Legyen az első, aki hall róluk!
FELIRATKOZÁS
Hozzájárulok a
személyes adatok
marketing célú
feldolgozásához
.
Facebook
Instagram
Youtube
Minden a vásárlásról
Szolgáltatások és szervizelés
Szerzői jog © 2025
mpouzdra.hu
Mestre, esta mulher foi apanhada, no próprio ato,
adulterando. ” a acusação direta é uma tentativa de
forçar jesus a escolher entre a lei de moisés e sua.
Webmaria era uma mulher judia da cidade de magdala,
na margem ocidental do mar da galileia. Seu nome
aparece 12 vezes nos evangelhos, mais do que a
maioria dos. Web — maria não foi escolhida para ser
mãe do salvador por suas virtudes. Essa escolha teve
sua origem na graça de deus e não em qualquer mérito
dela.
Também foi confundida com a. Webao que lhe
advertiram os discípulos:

◇ ◇ ◇ ◇ ◇ ◇ ◇

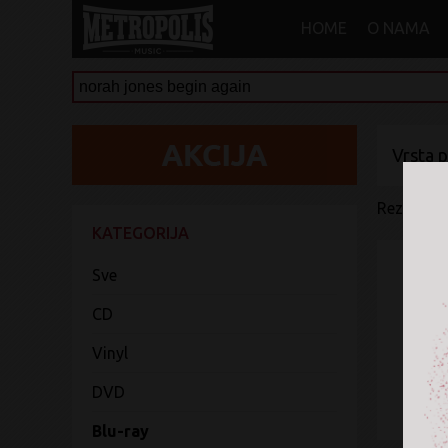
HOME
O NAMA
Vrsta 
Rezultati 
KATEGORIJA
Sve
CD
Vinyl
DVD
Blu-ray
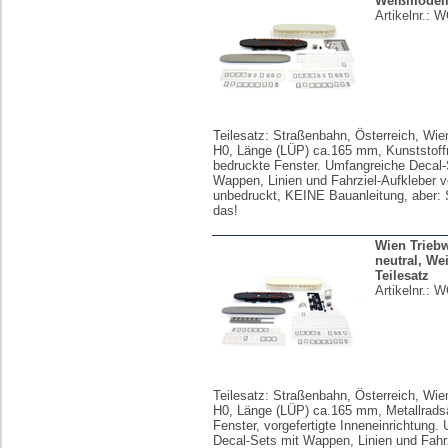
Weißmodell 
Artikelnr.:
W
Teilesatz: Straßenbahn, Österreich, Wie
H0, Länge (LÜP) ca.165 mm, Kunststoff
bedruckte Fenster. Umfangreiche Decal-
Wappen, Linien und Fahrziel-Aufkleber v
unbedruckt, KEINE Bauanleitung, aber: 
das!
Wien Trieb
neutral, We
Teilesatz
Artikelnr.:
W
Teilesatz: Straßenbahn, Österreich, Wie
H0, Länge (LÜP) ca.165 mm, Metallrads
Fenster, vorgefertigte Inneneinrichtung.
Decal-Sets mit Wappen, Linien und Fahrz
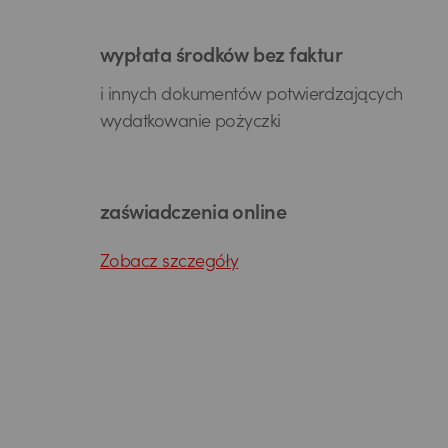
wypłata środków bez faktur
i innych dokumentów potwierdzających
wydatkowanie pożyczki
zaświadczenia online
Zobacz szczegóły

◇ ◇ ◇ ◇ ◇ ◇ ◇

* ASSIGNED TASK *
From the entries above, return each line with the word "mulher" in it.

* TASK ANSWER *
Mestre, esta mulher foi apanhada, no próprio ato,
Webmaria era uma mulher judia da cidade de magdala,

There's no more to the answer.